Oculus Rift virtual reality headset launch set for 2016

Facebook's Oculus will launch the long-awaited consumer version of its Rift virtual reality headset early next year, missing the 2015 holiday sales season but allowing more time for developers to come up with the "killer app" that the device has so far lacked.

The release could mark the development of a new technology sector that analysts believe could be worth tens of billions of dollars in the next five years.

No pricing details were disclosed but Oculus said customers could start placing orders later this year before the device began shipping in the first quarter of 2016.

Oculus was the first company to rekindle the virtual reality market after the technology flopped in the 1990s. It initially raised $2.4m on Kickstarter, the crowdfunding site, and was acquired last year by Facebook for $2bn.

It has attracted competition including Valve, the PC gaming company that is working with mobile phone maker HTC to release the Vive headset later this year, beating Oculus to market by several months.
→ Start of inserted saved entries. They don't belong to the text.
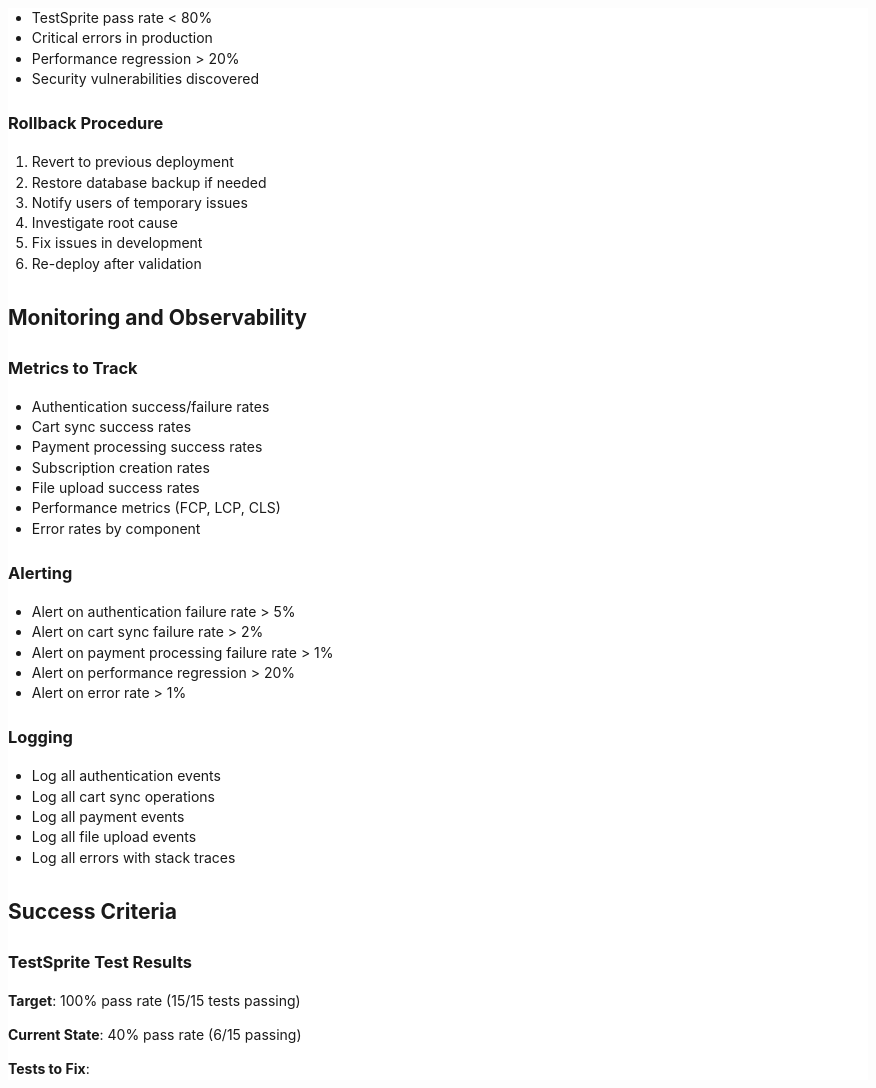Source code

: - TestSprite pass rate < 80%
- Critical errors in production
- Performance regression > 20%
- Security vulnerabilities discovered

### Rollback Procedure

1. Revert to previous deployment
2. Restore database backup if needed
3. Notify users of temporary issues
4. Investigate root cause
5. Fix issues in development
6. Re-deploy after validation

## Monitoring and Observability

### Metrics to Track

- Authentication success/failure rates
- Cart sync success rates
- Payment processing success rates
- Subscription creation rates
- File upload success rates
- Performance metrics (FCP, LCP, CLS)
- Error rates by component

### Alerting

- Alert on authentication failure rate > 5%
- Alert on cart sync failure rate > 2%
- Alert on payment processing failure rate > 1%
- Alert on performance regression > 20%
- Alert on error rate > 1%

### Logging

- Log all authentication events
- Log all cart sync operations
- Log all payment events
- Log all file upload events
- Log all errors with stack traces

## Success Criteria

### TestSprite Test Results

**Target**: 100% pass rate (15/15 tests passing)

**Current State**: 40% pass rate (6/15 passing)

**Tests to Fix**:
The market also includes Sony's Project Morpheus which is slated to launch next year, and Google with its low-cost "Cardboard" set-up that uses a smartphone as the viewing screen.

In the meantime, Oculus has worked with Samsung to expand its Gear VR headset which, like Google Cardboard, uses a smartphone for viewing, into a fully fledged consumer proposition by later this year.

"I think Facebook/Oculus has surrendered some of the initiative to HTC and Valve," said Piers Harding-Rolls, games analyst at consultancy IHS. "But as this is a long-term play with an adoption curve to match, I don't believe this is terminal."

Mr Harding-Rolls added that both Oculus and Valve needed better content to persuade regular consumers, rather than just early adopters and developers, to pay several hundred dollars for their devices.

"It is clear that there is one component of the offer that consumers have not seen enough off and that is games," he said. "Content will inevitably have a huge influence on purchase decision making and which headset consumers will buy."

VR technology must also overcome issues such as the nausea that many early headsets have caused in users, as well creating new kinds of controllers and input devices.

Nonetheless, with some of the world's biggest tech companies backing VR technology, the birth of a significant new industry could be on the horizon.

In a research note on the virtual reality market which was published earlier this week, analysts at UBS said VR "may emerge as the next major computing platform", with consumer spending of as much as $10bn on hardware and software predicted by 2020.

However, UBS forecast a slow start, estimating only 2m devices would be sold next year and 5m in 2017, before reaching 34m in 2020. It estimated that Oculus could add $800m in revenues to Facebook by 2018.

Others are more bullish. Tim Merel, managing director of Digi-Capital, last month predicted that VR spending could reach $30bn by 2020, although he believed the bigger opportunity was in "augmented reality" headsets such as Microsoft's Hololens and Google-backed Magic Leap, which could generate revenues of $120bn by the end of the decade.